Please refer to Android NDK Document (https://developer.android.com/ndk/guides) for installation.

Android ADB:

Please refer to Android ADB Document (https://developer.android.com/studio/command-line/adb) for installation.

This software:

git clone 
cd FastConv/
make

Experiment workflow

Running this software on Linux or MacOS:

-a is used to select algorithm
-tn is used to decide whether to autotune
-i is used to decide the number of iterations -t is used to decide the number of threads

Layer-wise Evaluation on VGG-16:
# Algorithm is automatically selected, no tuning, use default parameters, No. iterations is 10, No. threads is 8
./run_vgg16.sh -a auto -tn no_tuning -i 10 -t 8
# Algorithm is winograd, no tuning, use default parameters, No. iterations is 10, No. threads is 8
./run_vgg16.sh -a winograd -tn no_tuning -i 10 -t 8
# Algorithm is Im2col, no tuning, use default parameters, No. iterations is 10, No. threads is 8
./run_vgg16.sh -a im2col -tn no_tuning -i 10 -t 8
# Algorithm is automatically selected, tuning, No. iterations is 10, No. threads is 8
./run_vgg16.sh -a auto -tn tuning -i 10 -t 8
# Algorithm is winograd, tuning, No. iterations is 10, No. threads is 8
./run_vgg16.sh -a winograd -tn tuning -i 10 -t 8
# Algorithm is Im2col, tuning, No. iterations is 10, No. threads is 8
./run_vgg16.sh -a im2col -tn tuning -i 10 -t 8
Layer-wise Evaluation on ResNet-50:
# Algorithm is automatically selected, no tuning, use default parameters, No. iterations is 10, No. threads is 8
./run_resnet50.sh -a auto -tn no_tuning -i 10 -t 8
# Algorithm is winograd, no tuning, use default parameters, No. iterations is 10, No. threads is 8
./run_resnet50.sh -a winograd -tn no_tuning -i 10 -t 8
# Algorithm is Im2col, no tuning, use default parameters, No. iterations is 10, No. threads is 8
./run_resnet50.sh -a im2col -tn no_tuning -i 10 -t 8
# Algorithm is automatically selected, tuning, No. iterations is 10, No. threads is 8
./run_resnet50.sh -a auto -tn tuning -i 10 -t 8
# Algorithm is winograd, tuning, No. iterations is 10, No. threads is 8
./run_resnet50.sh -a winograd -tn tuning -i 10 -t 8
# Algorithm is Im2col, tuning, No. iterations is 10, No. threads is 8
./run_resnet50.sh -a im2col -tn tuning -i 10 -t 8

Running this software on Android:

First, upload the binary executable file and running scripts to the Android device.

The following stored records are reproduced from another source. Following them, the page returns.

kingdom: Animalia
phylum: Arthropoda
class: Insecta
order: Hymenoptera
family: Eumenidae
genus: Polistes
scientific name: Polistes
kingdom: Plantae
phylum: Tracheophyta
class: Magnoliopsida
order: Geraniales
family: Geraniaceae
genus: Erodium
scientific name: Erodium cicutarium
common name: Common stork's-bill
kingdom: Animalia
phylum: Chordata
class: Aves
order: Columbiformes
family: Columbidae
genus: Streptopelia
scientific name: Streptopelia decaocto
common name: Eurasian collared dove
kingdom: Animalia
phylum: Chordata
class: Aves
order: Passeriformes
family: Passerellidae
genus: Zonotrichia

# Upload the binary executable file
adb -s (Device_id) push ./winograd_dev $(PathinAndroiddevice)
# Upload the running scripts
adb -s (Device_id) push run_vgg16.sh $(PathinAndroiddevice)
adb -s (Device_id) push run_resnet50.sh $(PathinAndroiddevice)
# Connect to android device
adb -s (Device_id) shell

Then, the method of running this software is similar to running on Linux.